Giorgos Borboudakis, University of Crete, Heraklion, Greece
Ioannis Tsamardinos, University of Crete, Heraklion, Greece, Gnosis Data Analysis (JADBio), Institute of Applied and Computational Mathematics, Foundation for Research and Technology, Hellas, Greece
Read more on SPRINGER: https://link.springer.com/article/10.1007/s10618-020-00731-7
Most feature selection methods identify only a single solution. This is acceptable for predictive purposes, but is not sufficient for knowledge discovery if multiple solutions exist. We propose a strategy to extend a class of greedy methods to efficiently identify multiple solutions, and show under which conditions it identifies all solutions. We also introduce a taxonomy of features that takes the existence of multiple solutions into account. Furthermore, we explore different definitions of statistical equivalence of solutions, as well as methods for testing equivalence. A novel algorithm for compactly representing and visualizing multiple solutions is also introduced. In experiments we show that (a) the proposed algorithm is significantly more computationally efficient than the TIE* algorithm, the only alternative approach with similar theoretical guarantees, while identifying similar solutions to it, and (b) that the identified solutions have similar predictive performance.
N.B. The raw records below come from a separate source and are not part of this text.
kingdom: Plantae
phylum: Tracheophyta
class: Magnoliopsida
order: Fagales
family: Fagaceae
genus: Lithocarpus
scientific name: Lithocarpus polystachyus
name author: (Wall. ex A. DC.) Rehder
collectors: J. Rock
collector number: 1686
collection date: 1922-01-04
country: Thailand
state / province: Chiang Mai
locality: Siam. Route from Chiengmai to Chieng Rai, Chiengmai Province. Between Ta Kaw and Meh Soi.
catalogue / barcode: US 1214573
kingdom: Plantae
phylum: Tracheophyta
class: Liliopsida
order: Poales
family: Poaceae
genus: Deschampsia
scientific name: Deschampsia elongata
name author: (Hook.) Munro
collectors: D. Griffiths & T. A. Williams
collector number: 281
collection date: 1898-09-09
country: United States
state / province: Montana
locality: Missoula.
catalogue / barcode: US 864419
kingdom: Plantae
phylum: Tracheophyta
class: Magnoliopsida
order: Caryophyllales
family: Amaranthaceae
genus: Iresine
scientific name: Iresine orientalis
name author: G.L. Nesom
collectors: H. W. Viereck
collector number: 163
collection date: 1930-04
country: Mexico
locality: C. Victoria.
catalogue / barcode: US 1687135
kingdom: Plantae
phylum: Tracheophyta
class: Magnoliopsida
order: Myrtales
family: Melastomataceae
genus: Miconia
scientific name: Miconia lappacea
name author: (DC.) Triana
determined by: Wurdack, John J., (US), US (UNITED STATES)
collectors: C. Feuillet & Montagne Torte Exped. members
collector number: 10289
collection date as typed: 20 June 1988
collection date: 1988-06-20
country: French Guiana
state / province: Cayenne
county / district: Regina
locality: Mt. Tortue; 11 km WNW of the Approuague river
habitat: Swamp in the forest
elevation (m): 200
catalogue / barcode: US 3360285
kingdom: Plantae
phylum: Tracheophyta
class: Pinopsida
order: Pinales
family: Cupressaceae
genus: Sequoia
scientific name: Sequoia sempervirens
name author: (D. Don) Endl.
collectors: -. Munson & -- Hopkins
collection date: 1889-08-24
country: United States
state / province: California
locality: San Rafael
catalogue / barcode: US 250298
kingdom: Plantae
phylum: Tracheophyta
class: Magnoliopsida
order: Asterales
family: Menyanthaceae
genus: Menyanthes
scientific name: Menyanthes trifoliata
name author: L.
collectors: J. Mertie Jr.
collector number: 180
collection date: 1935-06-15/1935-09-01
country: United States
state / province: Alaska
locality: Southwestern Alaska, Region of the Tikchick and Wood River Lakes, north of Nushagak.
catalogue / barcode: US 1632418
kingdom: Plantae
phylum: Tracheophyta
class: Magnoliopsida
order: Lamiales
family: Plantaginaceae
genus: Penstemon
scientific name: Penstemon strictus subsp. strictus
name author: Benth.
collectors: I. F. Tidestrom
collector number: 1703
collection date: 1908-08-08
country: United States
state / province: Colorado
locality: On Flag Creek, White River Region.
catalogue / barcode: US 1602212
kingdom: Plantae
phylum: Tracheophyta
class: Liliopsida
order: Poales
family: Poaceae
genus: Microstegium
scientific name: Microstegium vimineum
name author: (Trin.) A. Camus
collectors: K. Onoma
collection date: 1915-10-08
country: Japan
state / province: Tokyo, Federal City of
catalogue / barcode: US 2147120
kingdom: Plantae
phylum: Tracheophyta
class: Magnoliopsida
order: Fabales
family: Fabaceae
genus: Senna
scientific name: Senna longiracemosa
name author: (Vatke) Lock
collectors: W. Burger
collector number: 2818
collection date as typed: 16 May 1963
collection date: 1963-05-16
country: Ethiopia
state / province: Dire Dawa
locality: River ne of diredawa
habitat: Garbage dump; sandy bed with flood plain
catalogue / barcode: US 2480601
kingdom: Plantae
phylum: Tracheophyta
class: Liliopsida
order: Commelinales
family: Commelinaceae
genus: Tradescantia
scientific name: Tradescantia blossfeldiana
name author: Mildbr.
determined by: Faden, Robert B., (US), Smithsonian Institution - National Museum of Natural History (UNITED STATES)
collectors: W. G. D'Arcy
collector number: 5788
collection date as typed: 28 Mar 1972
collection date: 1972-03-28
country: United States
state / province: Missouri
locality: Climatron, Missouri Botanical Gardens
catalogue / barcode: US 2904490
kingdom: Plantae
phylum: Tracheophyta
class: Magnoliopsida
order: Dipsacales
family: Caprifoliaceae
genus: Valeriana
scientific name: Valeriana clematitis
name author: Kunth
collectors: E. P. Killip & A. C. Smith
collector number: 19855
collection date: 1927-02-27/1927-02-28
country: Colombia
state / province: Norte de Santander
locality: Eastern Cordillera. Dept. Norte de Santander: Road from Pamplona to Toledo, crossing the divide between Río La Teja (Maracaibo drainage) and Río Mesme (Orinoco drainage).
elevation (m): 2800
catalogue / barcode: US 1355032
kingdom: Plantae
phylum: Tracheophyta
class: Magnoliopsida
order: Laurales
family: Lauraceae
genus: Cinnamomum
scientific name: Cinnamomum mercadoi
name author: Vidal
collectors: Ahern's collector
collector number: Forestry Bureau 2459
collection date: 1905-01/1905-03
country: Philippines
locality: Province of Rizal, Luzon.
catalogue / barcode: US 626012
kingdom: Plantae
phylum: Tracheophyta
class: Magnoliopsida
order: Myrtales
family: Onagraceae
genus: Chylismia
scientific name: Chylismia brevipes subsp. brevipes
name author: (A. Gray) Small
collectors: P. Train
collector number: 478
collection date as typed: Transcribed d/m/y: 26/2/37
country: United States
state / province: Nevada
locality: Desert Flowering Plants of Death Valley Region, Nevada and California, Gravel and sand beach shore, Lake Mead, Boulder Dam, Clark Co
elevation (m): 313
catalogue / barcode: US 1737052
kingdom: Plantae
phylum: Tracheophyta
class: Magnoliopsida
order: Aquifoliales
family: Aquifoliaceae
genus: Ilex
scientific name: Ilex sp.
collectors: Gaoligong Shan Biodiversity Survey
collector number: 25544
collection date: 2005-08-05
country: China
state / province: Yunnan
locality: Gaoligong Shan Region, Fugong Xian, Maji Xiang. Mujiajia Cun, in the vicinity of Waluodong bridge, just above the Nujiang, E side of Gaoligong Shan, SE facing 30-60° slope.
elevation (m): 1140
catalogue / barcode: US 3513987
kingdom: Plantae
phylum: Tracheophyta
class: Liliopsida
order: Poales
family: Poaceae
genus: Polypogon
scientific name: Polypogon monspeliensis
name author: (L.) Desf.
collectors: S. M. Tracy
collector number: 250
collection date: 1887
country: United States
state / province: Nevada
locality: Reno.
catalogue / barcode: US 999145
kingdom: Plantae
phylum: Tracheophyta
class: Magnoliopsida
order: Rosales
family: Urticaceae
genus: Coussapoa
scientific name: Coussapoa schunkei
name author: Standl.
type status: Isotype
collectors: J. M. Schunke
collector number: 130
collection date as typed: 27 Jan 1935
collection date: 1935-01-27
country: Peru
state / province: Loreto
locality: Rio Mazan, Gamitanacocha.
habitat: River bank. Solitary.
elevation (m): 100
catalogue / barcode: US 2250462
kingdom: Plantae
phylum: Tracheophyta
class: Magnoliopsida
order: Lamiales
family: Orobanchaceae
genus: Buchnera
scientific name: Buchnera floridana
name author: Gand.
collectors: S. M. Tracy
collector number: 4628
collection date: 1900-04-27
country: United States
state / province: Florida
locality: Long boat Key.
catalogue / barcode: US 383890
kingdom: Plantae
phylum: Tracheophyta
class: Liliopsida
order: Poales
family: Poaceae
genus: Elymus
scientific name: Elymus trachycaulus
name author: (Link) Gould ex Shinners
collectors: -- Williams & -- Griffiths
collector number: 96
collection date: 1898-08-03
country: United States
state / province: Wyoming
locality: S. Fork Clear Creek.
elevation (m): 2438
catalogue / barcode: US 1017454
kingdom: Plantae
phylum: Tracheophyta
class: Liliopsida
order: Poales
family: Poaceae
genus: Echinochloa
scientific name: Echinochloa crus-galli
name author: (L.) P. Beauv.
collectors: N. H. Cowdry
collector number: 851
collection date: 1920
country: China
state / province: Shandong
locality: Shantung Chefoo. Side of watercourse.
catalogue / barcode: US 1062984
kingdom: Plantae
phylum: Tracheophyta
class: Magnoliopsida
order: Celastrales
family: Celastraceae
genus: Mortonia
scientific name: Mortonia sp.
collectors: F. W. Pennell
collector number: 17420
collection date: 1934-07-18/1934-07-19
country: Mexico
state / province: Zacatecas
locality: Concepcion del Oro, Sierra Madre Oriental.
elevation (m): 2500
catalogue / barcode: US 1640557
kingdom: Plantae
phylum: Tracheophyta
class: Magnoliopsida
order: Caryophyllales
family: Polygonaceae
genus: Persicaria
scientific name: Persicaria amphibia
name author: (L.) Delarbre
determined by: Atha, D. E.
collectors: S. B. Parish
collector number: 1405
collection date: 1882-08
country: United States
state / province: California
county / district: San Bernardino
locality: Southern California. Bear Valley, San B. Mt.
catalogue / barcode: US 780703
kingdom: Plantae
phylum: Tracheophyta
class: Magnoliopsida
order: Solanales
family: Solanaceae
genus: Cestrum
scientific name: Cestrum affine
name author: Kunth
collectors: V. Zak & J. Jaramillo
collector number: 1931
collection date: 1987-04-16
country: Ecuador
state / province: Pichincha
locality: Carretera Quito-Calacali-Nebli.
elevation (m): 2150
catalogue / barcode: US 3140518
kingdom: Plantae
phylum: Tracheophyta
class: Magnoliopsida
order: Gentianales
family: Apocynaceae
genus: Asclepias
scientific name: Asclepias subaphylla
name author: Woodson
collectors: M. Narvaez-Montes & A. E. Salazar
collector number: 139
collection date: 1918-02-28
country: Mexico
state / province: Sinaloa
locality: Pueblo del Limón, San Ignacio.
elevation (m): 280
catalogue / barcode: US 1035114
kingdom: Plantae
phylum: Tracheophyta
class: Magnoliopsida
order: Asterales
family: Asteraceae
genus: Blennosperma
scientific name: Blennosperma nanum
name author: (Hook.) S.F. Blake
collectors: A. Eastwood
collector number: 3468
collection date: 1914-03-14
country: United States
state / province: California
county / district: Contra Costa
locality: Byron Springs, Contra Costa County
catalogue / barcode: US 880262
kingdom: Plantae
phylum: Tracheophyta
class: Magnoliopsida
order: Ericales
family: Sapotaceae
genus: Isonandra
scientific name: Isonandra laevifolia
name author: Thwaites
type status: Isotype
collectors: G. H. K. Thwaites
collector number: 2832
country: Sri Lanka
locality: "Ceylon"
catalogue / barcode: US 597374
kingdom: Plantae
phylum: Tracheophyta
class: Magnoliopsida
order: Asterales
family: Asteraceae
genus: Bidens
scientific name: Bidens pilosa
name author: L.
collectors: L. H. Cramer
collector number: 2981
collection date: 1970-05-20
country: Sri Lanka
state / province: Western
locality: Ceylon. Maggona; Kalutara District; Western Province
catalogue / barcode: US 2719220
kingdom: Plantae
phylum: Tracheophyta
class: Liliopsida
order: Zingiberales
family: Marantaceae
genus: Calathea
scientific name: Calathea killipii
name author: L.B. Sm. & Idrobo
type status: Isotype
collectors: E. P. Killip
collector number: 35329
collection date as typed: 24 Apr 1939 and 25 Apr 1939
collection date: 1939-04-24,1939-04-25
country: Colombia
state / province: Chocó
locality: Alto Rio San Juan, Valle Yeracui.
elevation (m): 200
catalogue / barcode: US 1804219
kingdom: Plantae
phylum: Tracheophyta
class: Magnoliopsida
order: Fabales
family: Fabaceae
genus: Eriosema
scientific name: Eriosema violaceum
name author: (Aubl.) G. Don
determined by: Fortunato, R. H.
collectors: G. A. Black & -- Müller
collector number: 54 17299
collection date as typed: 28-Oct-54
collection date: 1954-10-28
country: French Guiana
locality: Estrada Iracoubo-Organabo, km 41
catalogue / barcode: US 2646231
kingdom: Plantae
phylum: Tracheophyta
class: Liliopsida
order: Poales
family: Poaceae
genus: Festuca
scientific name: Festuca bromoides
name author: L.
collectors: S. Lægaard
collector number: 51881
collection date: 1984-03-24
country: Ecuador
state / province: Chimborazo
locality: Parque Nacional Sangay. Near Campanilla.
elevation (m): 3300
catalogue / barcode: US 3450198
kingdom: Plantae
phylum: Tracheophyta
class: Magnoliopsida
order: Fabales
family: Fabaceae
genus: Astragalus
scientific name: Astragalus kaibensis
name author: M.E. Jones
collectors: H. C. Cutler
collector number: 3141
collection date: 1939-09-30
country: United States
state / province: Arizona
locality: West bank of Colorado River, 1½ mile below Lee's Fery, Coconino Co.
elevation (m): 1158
The researchers present a novel strategy for extending feature selection algorithms to identify multiple statistically equivalent solutions, and proved under which conditions the algorithm is able to identify all solutions. Furthermore, they extended the taxonomy of features proposed by John et al. (1994) to also take multiplicity into account. They also proposed three definitions of statistical equivalence of solutions, as well as methods for testing them. In experiments, they showed that the proposed algorithm is significantly faster than the TIE* algorithm (Statnikov et al. 2013), the only other method with the same theoretical guarantees, while returning similar solutions. This happens because their algorithm directly takes advantage of the computations performed during the search, while TIE* does not. As presented, the strategy can be used to extend greedy algorithms that consist of a forward and a backward phase. However, similar ideas could be used for a more general class of algorithms, namely methods that search in the space of solutions by adding or removing one or multiple features at each iteration. This would allow the extension of methods like recursive feature elimination, lasso (Tibshirani 1996), and stepwise selection (Kutner et al. 2004; Weisberg 2005) methods, to name a few. A limitation of the experimental evaluation is that the algorithms have only been evaluated on regression and binary classification tasks. A more extensive evaluation, including larger numbers of datasets and other common tasks, such as multiclass classification, survival analysis and time course analysis, would be a valuable future research direction.